■ **PAGE TEXT**
((
Strategy 15: Stopping Further Use/Manufacture; Removal of Existing Landmines

More than one million children, women and men have been killed or maimed for life by exploding landmines since 1975; 80% are civilians. Twenty-six thousand people are maimed each year. Afghanistan has 10 million anti-personnel mines; Angola 9 million; Cambodia 4 million; Mozambique, Somalia and the Sudan each 2 million; Ethiopia and Eritrea 1 million. An additional 2 million mines are produced each year, mostly in Europe, the US and the CIS, and then shipped to and planted in Asia, Africa and the Mid-East. The losses to human life, quality of life and economic productivity (due to victims' being unable to work and formally arable lands not being farmed for fear of setting off mines) are tremendous, especially considering that affected areas are already coping with their recent status as a war zone.

A comprehensive international treaty outlawing the production, stockpiling, export, sale and use of anti-personnel landmines, along with an international organization to monitor compliance, accompanied by severe and swift global economic sanctions by governments and the private sector would be a low-cost means of stopping the further use, manufacture and trade in landmines. Boycotts of any corporation dealing in landmines would also bring the pressure of the global market place to bear on the economics of landmine profitability. Only outlaw regimes or a global pariah would dare use these anti-civilian weapons. With effective sanctions and boycotts such regimes would be short-lived. With universal accord on the evil of landmines such effectiveness would be possible.
))
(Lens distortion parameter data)
((
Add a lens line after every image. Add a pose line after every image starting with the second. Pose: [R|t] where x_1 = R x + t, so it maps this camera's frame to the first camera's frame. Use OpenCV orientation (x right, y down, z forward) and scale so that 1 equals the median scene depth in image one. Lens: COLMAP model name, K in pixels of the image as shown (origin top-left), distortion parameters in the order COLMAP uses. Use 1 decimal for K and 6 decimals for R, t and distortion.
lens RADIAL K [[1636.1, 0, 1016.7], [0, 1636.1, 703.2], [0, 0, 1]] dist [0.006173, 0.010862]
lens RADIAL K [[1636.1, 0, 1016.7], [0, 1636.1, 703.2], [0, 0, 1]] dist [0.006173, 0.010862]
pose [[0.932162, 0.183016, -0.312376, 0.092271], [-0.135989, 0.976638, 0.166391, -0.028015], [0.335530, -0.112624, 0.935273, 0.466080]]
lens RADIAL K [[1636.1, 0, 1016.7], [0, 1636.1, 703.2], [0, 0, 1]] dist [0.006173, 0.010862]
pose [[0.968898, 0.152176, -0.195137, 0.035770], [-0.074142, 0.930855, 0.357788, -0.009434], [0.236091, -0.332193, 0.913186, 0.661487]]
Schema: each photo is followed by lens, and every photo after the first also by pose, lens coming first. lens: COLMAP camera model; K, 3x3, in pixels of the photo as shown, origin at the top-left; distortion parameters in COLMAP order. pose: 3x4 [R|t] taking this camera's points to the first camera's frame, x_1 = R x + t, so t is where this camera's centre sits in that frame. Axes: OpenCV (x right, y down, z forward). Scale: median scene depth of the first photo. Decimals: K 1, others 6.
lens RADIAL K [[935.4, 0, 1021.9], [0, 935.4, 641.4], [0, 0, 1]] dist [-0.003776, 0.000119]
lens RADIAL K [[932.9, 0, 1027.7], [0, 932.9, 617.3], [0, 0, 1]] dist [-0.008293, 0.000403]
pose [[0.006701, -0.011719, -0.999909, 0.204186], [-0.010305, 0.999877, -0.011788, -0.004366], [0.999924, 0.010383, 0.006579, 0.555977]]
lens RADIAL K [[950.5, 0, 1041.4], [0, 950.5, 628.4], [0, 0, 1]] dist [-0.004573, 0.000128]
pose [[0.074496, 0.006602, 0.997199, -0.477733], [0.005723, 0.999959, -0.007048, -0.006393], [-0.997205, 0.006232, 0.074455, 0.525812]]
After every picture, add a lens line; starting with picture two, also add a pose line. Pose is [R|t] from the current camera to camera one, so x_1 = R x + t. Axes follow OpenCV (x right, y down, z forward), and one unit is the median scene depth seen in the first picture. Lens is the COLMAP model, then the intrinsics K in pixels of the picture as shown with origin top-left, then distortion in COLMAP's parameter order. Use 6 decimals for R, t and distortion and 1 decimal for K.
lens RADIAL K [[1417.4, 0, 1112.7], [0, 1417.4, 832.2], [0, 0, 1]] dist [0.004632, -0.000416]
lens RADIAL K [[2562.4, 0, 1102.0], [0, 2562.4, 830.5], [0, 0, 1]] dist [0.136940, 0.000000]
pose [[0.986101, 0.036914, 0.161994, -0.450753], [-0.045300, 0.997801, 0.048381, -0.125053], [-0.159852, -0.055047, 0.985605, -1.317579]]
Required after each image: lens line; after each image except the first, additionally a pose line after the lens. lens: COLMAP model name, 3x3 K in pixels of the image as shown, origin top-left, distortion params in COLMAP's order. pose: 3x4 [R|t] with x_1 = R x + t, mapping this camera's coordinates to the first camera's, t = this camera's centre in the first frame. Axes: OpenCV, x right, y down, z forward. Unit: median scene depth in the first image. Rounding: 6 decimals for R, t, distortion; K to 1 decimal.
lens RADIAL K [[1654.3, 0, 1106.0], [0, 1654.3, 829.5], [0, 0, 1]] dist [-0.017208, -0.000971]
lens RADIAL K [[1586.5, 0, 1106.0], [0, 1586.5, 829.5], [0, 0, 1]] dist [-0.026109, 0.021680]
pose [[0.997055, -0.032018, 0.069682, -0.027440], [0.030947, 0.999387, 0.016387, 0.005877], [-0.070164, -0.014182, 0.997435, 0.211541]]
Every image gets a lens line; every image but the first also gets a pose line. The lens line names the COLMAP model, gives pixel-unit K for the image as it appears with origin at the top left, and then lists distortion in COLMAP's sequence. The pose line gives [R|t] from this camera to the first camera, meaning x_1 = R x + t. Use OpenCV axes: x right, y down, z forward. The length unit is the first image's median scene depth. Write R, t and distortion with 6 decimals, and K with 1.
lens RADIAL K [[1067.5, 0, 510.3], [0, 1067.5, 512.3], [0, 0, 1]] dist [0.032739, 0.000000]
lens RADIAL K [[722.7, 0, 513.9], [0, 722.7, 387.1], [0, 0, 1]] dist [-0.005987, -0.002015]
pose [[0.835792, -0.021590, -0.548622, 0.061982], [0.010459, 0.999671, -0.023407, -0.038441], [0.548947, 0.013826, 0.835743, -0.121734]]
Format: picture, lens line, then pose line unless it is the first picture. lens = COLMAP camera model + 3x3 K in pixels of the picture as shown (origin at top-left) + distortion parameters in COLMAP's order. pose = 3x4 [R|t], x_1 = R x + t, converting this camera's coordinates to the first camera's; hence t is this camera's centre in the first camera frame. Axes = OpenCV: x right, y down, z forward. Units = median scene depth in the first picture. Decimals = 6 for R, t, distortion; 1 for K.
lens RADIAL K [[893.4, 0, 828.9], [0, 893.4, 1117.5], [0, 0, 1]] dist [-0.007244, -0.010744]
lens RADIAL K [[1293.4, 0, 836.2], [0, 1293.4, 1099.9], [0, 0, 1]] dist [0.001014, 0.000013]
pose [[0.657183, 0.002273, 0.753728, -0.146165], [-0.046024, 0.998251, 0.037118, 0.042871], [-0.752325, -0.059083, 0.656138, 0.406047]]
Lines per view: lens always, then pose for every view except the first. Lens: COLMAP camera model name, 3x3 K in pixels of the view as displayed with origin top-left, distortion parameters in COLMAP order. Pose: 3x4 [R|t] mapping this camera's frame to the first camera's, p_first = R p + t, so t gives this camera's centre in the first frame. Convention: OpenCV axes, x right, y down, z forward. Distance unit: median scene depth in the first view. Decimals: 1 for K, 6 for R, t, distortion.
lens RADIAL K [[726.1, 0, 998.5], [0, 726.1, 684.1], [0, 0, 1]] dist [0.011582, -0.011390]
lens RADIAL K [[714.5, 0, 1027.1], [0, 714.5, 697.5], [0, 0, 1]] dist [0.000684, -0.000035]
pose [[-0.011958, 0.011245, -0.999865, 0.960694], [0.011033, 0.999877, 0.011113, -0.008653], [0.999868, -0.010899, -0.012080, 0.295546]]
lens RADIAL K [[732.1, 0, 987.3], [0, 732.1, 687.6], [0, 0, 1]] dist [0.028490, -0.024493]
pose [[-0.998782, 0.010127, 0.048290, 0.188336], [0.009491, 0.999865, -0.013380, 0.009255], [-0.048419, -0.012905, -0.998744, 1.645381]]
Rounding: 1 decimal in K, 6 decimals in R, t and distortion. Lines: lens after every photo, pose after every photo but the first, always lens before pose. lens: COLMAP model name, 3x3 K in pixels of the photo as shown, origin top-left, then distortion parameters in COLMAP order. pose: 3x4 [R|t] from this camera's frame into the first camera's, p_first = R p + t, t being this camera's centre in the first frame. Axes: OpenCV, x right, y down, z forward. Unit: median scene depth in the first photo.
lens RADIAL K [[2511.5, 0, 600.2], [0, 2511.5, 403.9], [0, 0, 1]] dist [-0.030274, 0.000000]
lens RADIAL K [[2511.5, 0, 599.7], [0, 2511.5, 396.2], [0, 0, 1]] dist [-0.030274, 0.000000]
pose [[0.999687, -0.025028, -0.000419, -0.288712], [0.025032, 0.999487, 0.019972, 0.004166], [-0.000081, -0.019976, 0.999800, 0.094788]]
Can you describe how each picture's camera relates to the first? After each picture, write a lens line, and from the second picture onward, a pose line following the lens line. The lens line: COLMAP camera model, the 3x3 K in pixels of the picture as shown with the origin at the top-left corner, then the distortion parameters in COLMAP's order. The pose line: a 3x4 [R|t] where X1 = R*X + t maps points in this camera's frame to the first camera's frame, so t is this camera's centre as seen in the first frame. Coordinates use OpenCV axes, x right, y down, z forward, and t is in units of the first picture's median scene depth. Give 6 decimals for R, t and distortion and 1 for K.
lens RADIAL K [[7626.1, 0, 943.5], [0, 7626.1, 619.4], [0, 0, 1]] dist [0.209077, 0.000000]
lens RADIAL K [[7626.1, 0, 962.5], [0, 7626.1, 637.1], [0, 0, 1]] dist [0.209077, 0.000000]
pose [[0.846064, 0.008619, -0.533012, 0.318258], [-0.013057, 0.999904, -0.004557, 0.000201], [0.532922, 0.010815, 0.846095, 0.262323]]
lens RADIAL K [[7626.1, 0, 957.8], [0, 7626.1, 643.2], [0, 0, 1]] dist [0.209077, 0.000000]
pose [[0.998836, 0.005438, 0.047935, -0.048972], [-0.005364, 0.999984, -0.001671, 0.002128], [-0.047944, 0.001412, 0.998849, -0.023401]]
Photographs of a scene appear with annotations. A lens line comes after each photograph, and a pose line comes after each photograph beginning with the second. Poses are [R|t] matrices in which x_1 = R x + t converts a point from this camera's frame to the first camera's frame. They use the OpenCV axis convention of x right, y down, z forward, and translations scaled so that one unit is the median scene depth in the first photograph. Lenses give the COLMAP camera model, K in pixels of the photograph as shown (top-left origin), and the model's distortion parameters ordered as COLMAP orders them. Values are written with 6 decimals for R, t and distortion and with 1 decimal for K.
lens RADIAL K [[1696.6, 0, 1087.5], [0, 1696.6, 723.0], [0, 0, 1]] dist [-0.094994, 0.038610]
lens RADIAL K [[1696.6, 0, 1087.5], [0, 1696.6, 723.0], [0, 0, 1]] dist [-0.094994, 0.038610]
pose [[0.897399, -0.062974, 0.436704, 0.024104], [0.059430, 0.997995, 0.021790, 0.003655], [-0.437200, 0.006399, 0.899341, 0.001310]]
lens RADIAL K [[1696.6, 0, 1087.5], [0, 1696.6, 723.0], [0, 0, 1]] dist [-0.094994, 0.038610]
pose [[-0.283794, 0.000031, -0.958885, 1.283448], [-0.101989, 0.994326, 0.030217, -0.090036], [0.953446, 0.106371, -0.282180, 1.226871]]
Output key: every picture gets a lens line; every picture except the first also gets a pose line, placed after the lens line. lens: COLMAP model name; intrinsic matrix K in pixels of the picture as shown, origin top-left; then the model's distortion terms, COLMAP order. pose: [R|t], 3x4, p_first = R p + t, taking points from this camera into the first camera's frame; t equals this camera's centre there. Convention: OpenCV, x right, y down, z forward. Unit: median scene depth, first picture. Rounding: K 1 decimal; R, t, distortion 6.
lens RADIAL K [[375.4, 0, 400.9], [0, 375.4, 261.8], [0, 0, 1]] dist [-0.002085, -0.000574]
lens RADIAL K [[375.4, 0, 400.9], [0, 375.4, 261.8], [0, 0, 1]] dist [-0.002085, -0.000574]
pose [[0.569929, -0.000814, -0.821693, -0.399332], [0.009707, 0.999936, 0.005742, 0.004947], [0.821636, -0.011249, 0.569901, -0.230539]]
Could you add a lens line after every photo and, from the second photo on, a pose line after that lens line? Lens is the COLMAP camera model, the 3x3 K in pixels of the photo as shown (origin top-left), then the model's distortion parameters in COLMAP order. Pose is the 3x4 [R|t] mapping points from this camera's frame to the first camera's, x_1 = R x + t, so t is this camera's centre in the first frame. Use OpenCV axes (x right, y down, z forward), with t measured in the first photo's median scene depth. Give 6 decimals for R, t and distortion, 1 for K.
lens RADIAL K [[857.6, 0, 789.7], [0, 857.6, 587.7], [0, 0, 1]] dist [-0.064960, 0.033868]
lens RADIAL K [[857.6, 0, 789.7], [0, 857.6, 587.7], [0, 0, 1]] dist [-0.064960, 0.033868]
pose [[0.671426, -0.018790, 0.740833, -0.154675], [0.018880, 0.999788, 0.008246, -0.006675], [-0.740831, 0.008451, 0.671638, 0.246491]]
))
Retype the landmine text word for word, everything from "Strategy 15: Stopping" down to "a war zone.". Rely only on the text when working through these rows.

Strategy 15: Stopping Further Use/Manufacture; Removal of Existing Landmines

More than one million children, women and men have been killed or maimed for life by exploding landmines since 1975; 80% are civilians. Twenty-six thousand people are maimed each year. Afghanistan has 10 million anti-personnel mines; Angola 9 million; Cambodia 4 million; Mozambique, Somalia and the Sudan each 2 million; Ethiopia and Eritrea 1 million. An additional 2 million mines are produced each year, mostly in Europe, the US and the CIS, and then shipped to and planted in Asia, Africa and the Mid-East. The losses to human life, quality of life and economic productivity (due to victims' being unable to work and formally arable lands not being farmed for fear of setting off mines) are tremendous, especially considering that affected areas are already coping with their recent status as a war zone.